Nos países em desenvolvimento, a alta incidência está relacionada com a falta de campanhas

 adequadas de vacinação. Já na Europa e nos EUA, o aumento nos casos é recente e em parte
 devido ao movimento antivacinação (ver o mapa interativo aqui).

Vacinas têm alguns aspectos negativos. Elas não conferem 100% de imunidade, ficando, dependendo da vacina, em torno de 80 a 90%, o que significa que mesmo vacinadas algumas pessoas podem desenvolver a doença. Também em alguns casos vacinas podem provocar danos colaterais que geralmente são leves, mas em alguns casos podem ser graves. Tudo isto já é sabido e não representa nenhuma novidade. Mas o realmente importante é analisar o custo benefício da vacinação. Mesmo com os dados contrários citados acima, a opção de não vacinar é absurdamente pior que vacinar.

Não tenho dados exatos do Brasil, mas os seguintes podem nos dar uma ideia. Em 1958, antes da introdução da vacinação obrigatória, os Estados Unidos registraram 763.094 casos de sarampo (população total aproximada 179 milhões), com 552 mortes. Com a introdução da vacina, o número caiu para menos de 150 casos registrados por ano desde 1997 (população total aproximada 280 milhões). Isso, 763.094 contra menos de 150.

Desconfiar não deixa de ser uma atitude salutar, mas o curioso neste caso é que pessoas que desconfiam dos “reais interesses por trás das campanhas de vacinação”, como muitas das que apoiam as campanhas antivacina, não demostram nenhum ceticismo ao adotar terapias alternativas que, estas sim, possuem pouquíssima ou nenhuma validação científica, como a homeopatia e outras tantas curas “naturais”, energéticas, ou coisas parecidas.

Quem não vacina seu filho deve saber também que, além do dano potencial que provocará nele, será responsável pela maior circulação do vírus nas escolas, nos ônibus, nas ruas. Assim crianças não vacinadas ou com uma imunidade deficiente por causa de doença ou problemas nutricionais poderão sofrer as consequências. Como li por aí, o filho da madame quem sabe tenha uma maior resistência para enfrentar os vírus. O filho da sua empregada possivelmente não.

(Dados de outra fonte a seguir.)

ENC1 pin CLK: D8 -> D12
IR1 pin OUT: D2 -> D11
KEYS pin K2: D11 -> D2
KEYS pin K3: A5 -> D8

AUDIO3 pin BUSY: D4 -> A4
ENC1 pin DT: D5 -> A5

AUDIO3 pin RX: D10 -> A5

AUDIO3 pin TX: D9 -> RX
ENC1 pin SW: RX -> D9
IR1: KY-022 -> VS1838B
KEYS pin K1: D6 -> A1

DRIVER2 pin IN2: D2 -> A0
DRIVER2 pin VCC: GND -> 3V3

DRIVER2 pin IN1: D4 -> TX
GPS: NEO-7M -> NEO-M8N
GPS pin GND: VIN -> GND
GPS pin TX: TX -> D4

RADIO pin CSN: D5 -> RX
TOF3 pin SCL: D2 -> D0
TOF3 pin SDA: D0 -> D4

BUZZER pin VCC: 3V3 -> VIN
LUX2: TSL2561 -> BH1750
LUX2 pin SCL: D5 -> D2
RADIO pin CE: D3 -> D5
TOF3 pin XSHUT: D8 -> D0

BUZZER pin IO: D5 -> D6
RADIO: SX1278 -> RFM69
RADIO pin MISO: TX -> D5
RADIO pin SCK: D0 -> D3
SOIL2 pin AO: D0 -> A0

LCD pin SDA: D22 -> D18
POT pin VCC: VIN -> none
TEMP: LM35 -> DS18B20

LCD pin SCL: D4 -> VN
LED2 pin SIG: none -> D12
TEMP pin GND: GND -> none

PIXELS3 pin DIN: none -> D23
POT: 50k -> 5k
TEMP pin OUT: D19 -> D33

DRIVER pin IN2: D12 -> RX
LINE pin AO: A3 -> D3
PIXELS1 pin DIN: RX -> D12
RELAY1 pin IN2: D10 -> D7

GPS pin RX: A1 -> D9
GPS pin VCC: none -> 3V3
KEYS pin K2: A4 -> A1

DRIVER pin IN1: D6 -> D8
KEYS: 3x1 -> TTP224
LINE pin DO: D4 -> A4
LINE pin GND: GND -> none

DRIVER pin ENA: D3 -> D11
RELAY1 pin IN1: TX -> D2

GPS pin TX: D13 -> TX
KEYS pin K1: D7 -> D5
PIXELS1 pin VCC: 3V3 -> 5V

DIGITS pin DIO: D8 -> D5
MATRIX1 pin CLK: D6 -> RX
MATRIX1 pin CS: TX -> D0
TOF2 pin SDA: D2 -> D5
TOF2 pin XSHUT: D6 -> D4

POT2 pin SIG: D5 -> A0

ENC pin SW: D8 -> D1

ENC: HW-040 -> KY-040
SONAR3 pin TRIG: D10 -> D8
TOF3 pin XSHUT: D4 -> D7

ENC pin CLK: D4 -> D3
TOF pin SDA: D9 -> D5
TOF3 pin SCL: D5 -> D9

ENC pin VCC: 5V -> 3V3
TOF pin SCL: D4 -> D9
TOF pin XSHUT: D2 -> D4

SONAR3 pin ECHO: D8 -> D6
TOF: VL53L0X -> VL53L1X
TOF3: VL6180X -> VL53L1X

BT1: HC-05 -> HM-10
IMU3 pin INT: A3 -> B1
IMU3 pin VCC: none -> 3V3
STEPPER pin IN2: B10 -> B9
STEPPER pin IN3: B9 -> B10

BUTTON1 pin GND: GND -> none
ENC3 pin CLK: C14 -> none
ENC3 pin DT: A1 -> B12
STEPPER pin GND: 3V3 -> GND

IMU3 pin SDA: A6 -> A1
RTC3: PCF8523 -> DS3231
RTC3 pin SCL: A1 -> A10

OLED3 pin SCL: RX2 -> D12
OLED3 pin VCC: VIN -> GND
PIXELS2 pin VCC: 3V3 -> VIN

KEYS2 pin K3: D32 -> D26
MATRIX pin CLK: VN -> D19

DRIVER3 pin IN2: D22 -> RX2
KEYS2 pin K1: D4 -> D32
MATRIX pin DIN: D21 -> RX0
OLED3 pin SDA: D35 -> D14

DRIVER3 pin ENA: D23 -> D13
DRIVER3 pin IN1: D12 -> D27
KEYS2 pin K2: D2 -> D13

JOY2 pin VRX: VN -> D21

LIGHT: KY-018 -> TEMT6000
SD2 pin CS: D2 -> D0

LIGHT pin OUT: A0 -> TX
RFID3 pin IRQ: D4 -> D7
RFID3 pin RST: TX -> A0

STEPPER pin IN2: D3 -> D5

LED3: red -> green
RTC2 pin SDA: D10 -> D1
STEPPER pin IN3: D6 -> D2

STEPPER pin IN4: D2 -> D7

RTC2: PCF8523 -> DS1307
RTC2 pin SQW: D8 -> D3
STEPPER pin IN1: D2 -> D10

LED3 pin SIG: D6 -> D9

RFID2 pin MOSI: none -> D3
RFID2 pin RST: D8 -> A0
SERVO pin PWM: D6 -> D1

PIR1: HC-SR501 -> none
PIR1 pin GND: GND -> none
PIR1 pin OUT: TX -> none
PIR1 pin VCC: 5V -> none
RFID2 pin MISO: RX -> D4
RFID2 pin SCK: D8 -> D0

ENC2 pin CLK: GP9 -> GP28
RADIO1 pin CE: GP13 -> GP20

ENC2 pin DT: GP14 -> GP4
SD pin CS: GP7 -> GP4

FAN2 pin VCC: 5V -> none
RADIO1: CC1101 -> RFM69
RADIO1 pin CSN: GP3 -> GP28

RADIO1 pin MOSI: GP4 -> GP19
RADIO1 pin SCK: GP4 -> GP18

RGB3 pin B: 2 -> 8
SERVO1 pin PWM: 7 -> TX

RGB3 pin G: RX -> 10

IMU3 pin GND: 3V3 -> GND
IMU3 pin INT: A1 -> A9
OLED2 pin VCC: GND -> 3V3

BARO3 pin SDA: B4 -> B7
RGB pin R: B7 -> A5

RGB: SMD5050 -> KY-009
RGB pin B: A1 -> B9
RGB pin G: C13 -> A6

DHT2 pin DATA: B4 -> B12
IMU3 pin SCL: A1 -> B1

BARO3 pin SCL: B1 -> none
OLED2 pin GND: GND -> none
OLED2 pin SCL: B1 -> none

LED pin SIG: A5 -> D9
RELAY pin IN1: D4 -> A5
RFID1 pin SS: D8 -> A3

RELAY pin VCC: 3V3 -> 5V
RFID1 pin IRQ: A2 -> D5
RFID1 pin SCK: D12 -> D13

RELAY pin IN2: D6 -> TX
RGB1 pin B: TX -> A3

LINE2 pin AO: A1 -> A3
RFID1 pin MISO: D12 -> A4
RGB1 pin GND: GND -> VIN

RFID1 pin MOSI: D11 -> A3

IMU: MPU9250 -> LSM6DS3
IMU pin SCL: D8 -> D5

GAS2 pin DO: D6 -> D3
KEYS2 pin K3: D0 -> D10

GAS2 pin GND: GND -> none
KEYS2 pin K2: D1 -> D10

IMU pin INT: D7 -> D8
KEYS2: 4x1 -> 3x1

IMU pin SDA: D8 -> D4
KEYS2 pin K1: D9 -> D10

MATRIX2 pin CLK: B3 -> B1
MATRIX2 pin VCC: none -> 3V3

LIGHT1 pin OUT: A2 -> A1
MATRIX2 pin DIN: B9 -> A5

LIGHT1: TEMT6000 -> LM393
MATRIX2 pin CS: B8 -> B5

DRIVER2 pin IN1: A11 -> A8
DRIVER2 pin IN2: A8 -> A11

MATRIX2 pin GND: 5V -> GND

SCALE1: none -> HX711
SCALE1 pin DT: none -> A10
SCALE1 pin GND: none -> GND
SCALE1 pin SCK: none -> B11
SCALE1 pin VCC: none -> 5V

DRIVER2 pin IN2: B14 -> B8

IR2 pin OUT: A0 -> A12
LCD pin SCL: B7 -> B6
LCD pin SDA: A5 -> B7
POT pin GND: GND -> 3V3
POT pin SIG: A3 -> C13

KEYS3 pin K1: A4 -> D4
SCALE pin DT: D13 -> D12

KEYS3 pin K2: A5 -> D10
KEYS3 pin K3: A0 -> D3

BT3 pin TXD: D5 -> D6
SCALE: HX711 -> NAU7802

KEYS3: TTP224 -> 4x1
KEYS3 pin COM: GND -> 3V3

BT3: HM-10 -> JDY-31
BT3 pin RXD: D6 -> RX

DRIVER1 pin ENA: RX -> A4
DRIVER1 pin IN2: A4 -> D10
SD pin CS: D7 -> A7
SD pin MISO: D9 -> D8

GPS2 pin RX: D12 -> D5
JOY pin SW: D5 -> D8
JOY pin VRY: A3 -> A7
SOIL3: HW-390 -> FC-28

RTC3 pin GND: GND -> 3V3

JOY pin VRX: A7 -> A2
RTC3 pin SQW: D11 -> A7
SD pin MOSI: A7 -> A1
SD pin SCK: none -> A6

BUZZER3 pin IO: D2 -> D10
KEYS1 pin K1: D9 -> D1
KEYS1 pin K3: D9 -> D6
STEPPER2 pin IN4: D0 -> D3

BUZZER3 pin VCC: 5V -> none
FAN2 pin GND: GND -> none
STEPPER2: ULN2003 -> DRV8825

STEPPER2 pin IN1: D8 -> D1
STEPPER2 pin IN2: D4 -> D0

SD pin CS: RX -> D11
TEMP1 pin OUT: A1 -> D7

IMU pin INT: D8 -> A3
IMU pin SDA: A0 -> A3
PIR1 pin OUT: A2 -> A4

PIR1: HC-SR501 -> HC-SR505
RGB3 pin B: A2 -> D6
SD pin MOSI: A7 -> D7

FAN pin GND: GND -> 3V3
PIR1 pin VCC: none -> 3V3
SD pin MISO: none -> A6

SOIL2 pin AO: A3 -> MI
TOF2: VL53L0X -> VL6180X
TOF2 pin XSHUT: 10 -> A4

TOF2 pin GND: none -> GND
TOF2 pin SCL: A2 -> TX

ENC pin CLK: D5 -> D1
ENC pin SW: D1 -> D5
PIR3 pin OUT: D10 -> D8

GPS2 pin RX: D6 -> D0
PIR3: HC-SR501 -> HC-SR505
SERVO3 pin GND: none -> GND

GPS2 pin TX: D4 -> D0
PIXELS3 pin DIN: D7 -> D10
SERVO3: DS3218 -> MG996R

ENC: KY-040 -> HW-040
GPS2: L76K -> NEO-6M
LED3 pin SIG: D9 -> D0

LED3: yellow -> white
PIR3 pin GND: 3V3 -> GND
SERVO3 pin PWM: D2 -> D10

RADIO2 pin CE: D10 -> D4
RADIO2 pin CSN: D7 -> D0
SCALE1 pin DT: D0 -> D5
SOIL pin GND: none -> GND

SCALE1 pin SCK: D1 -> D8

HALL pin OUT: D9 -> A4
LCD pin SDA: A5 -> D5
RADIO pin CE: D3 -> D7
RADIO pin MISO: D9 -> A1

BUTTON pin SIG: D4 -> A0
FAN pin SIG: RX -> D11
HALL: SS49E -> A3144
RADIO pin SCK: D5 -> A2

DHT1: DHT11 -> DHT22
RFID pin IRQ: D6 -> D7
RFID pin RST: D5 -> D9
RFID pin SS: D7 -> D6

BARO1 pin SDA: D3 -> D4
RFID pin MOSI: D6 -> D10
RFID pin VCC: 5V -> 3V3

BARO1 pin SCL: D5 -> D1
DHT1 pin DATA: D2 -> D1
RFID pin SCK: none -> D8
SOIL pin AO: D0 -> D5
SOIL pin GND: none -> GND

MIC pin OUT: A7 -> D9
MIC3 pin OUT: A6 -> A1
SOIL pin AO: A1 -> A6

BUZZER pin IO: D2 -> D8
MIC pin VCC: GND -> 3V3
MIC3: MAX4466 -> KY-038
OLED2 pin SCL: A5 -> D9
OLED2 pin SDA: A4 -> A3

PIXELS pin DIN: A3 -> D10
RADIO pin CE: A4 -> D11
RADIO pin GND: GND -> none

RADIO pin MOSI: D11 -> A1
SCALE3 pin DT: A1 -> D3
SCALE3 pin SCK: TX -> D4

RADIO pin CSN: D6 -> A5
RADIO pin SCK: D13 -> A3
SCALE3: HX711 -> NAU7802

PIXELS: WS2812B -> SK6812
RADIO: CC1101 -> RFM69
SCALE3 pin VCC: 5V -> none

Aproveito para dar minha opinião na “polêmica” sobra a vacina quadrivalente contra o vírus HPV, que previne o surgimento de câncer de colo de útero. Considerando tudo o que foi dito acima em relação aos prós e contras das vacinas, minha opinião é a mesma que a do infectologista da Unesp de Botucatu Alexandre Naime Barbosa, trata-se de “uma das mais importantes medidas de saúde pública deste início de milênio”.